◆ SUPPLIED MATERIAL:
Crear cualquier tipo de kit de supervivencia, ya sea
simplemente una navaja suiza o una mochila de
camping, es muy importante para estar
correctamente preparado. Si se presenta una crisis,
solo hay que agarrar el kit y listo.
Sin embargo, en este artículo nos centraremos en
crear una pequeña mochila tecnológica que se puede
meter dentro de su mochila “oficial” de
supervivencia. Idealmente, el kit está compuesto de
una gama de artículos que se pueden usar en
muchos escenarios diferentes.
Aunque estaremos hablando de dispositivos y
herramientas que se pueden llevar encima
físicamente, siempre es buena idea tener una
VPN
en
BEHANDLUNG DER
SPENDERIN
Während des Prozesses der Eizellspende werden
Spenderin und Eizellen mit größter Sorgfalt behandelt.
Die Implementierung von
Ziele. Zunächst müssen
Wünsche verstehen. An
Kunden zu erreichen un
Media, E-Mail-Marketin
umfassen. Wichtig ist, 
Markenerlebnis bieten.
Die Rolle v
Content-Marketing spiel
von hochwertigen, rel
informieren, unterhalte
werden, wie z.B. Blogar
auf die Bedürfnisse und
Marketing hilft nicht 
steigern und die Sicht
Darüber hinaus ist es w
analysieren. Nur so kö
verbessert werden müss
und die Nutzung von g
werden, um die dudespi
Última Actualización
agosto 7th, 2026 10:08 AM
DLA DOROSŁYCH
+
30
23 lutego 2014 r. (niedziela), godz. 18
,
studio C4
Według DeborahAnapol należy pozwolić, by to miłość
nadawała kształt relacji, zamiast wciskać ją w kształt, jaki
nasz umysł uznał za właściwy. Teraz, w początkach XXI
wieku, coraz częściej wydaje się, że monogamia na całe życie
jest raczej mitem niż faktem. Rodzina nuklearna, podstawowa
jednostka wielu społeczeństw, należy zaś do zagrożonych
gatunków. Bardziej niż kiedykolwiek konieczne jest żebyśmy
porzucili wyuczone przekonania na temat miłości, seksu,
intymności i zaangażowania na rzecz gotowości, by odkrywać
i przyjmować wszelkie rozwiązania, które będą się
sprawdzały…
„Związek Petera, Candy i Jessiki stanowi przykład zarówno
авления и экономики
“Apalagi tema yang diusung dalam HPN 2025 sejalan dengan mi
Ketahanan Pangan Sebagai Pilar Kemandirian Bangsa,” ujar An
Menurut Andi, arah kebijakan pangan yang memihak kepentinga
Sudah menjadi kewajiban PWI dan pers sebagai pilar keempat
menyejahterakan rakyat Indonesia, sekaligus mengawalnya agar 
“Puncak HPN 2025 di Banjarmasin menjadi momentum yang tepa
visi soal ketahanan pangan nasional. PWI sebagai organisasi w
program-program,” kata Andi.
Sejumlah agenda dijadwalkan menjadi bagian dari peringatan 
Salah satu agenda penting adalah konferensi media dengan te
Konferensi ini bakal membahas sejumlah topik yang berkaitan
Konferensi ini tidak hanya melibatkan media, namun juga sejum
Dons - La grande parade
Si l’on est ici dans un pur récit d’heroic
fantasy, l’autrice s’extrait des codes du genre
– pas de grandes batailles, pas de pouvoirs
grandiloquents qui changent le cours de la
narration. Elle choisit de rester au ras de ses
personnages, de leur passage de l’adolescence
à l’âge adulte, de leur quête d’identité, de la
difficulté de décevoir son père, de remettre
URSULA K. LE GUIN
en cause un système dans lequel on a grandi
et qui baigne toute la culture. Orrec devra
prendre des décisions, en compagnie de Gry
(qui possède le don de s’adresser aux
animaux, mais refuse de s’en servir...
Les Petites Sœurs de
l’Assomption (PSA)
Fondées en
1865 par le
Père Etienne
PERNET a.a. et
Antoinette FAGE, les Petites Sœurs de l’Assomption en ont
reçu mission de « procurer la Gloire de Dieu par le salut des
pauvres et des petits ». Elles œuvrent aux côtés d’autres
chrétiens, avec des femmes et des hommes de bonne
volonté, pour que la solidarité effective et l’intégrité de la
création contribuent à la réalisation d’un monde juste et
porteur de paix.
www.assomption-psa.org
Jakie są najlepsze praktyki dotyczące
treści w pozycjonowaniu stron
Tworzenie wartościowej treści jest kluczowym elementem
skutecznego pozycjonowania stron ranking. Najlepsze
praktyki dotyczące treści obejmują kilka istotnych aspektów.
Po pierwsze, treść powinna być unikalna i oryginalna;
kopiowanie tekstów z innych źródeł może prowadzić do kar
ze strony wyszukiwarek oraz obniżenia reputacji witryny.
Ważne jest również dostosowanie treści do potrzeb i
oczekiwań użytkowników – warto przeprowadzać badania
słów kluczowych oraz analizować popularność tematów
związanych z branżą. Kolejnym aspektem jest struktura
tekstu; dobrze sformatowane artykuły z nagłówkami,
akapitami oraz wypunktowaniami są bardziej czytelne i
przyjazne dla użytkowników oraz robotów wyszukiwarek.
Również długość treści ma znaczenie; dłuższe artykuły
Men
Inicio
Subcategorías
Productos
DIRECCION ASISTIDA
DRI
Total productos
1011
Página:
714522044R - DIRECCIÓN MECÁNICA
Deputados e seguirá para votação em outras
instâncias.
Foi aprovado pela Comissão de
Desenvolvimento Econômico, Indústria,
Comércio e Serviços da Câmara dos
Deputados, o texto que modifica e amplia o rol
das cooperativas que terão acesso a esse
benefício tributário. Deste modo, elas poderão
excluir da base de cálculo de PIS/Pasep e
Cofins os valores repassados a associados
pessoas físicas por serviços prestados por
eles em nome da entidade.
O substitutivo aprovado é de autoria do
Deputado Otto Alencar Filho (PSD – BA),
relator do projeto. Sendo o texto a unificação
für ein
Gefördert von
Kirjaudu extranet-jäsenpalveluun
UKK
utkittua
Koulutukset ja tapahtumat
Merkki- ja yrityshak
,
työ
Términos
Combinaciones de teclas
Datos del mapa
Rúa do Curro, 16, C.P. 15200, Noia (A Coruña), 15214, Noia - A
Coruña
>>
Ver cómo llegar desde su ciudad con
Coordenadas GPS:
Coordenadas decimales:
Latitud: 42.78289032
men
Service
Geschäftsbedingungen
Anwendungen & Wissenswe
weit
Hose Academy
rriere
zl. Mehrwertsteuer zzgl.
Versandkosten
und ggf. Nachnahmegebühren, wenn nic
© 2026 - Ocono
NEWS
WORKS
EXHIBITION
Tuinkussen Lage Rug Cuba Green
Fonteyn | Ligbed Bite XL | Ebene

◆ TASK PROMPT:
From the records above, copy only the lines starting with the line that holds "ze strony wyszukiwarek" and going on through the line that holds "związanych z branżą.", exactly as written.

◆ SOLUTION TO THE PROBLEM:
ze strony wyszukiwarek oraz obniżenia reputacji witryny.
Ważne jest również dostosowanie treści do potrzeb i
oczekiwań użytkowników – warto przeprowadzać badania
słów kluczowych oraz analizować popularność tematów
związanych z branżą. Kolejnym aspektem jest struktura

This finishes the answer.